Can you quote the passage on Emergency Management Ontario, starting with "Canadian links" and going on through "Public Security, Québec)"?

#### DOCUMENT TEXT
- - -

Emergency Management Ontario is the Office of Emergency Management for the province of Ontario responsible for planning for and responding to and recovering from all man-made or natural disasters within the province. The agency is under the responsibility of the Ministry of the Solicitor General. The agency's mandate is governed by the Emergency Management and Civil Protection Act of 1990. EMO works with City of Toronto Emergency Management Office (OEM), other similar provincial agencies across Canada as well as Public Safety Canada.

Geographical Divisions

With the vastness of the province, EMO is divided into geographical regions or Emergency Management Sector Areas that have 40 to 50 municipalities in their area of coverage:

 Amethyst - covering Northwestern Ontario
 Albany - covering most of Northeastern Ontario
 Bruce - covering the Bruce Peninsula and regions within the Bruce Escarpment outside of the Golden Horseshoe
 Capital - covering areas near Ottawa region
 Golden Horseshoe - covering areas around the Greater Toronto Area and beyond
 Killarney - covering the southern end of Northeastern Ontario
 Lakes - covering areas east of Georgian Bay
 Loyalist - covering most of Eastern Ontario outside of Ottawa region
 Severn - covering the areas east of Golden Horseshoe 
 St. Clair - covering the areas of Southwestern Ontario

Agency Heads

 Dr James Young 2004
 Julian Fantino 2005-2006
 Jay C. Hope 2006-2018
 Mario Di Tommaso 2018–present

References

Canadian links
 Public Safety Canada Emergency preparedness
 Alberta Emergency Management Agency
 Saskatchewan Emergency Management Organization
 Manitoba Emergency Measures Organization
 Emergency Management Ontario
 Ministère de la Sécurité publique du Québec (MSP) (Department of Public Security, Québec)

- - -

[Short-answer chart tasks]
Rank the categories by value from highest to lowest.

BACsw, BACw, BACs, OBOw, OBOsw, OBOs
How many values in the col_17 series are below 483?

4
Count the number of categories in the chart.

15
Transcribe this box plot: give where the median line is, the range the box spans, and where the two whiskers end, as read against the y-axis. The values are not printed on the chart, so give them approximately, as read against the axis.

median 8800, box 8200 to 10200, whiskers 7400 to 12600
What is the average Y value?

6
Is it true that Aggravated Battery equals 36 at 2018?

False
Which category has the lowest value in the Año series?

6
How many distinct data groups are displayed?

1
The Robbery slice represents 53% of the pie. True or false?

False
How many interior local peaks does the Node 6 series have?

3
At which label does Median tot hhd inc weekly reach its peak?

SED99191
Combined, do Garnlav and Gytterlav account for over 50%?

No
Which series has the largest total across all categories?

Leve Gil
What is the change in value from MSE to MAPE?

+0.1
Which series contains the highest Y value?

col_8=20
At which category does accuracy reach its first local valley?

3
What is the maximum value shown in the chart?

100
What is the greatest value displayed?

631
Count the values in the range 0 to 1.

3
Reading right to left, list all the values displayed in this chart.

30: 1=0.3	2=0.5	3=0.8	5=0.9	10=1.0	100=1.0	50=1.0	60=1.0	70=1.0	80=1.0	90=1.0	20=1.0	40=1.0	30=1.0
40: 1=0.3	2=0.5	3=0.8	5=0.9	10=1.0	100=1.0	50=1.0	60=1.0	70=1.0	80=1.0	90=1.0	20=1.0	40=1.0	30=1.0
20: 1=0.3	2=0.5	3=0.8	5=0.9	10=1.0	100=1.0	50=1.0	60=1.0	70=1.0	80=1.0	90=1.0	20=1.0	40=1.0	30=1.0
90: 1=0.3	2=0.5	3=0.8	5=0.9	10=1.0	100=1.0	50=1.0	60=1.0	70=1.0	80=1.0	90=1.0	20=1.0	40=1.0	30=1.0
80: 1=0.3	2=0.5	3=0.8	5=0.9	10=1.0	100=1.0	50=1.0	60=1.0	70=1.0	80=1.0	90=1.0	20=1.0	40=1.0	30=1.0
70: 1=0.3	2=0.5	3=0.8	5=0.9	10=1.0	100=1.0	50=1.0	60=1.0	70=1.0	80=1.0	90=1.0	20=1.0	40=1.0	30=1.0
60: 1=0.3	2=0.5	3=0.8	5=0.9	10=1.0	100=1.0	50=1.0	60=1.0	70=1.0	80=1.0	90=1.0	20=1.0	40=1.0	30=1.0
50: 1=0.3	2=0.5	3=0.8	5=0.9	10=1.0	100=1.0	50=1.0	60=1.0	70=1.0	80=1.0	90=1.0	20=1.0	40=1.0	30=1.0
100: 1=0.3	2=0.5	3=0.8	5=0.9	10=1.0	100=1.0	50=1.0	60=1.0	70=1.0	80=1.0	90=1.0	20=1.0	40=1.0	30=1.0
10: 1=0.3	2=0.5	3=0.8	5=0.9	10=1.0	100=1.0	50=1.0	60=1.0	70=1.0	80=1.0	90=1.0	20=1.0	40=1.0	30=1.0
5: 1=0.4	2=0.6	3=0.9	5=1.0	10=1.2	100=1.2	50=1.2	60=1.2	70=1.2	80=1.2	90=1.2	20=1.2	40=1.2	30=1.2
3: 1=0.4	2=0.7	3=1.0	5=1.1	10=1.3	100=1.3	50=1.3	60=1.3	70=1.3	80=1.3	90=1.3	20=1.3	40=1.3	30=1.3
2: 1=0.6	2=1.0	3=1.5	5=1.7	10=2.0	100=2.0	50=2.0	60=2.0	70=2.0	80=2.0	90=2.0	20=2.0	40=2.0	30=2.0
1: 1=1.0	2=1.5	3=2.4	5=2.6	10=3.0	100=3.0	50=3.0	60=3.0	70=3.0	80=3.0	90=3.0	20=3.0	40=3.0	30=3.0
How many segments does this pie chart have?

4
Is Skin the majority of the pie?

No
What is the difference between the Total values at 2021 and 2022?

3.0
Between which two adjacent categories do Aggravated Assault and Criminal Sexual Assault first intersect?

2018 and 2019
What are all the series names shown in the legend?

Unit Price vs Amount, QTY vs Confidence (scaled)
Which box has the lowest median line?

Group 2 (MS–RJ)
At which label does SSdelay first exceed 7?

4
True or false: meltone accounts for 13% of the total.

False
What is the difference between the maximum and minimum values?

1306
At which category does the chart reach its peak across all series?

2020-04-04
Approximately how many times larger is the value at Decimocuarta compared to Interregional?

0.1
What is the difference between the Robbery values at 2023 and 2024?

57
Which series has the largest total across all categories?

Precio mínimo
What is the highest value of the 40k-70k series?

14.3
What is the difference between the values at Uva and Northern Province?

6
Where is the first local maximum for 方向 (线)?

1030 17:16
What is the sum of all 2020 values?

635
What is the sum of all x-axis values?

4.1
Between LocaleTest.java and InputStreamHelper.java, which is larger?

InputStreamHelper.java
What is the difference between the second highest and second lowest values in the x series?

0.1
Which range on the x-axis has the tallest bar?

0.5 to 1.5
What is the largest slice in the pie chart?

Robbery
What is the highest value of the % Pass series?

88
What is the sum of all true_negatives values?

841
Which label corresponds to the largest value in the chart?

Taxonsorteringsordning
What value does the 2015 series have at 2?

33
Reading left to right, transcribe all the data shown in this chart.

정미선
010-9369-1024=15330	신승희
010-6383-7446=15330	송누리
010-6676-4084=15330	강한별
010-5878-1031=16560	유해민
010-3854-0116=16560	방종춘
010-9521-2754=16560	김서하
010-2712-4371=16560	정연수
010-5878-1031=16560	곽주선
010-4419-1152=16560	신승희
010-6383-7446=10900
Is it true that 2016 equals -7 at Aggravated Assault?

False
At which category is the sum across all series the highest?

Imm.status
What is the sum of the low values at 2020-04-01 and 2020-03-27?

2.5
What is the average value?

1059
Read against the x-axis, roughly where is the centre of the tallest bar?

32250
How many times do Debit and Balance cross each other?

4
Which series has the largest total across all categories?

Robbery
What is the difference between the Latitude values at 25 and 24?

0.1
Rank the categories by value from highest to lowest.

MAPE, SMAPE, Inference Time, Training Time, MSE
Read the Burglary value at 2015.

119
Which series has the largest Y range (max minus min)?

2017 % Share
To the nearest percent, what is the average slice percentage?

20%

- - -

#### REPLY
Canadian links
 Public Safety Canada Emergency preparedness
 Alberta Emergency Management Agency
 Saskatchewan Emergency Management Organization
 Manitoba Emergency Measures Organization
 Emergency Management Ontario
 Ministère de la Sécurité publique du Québec (MSP) (Department of Public Security, Québec)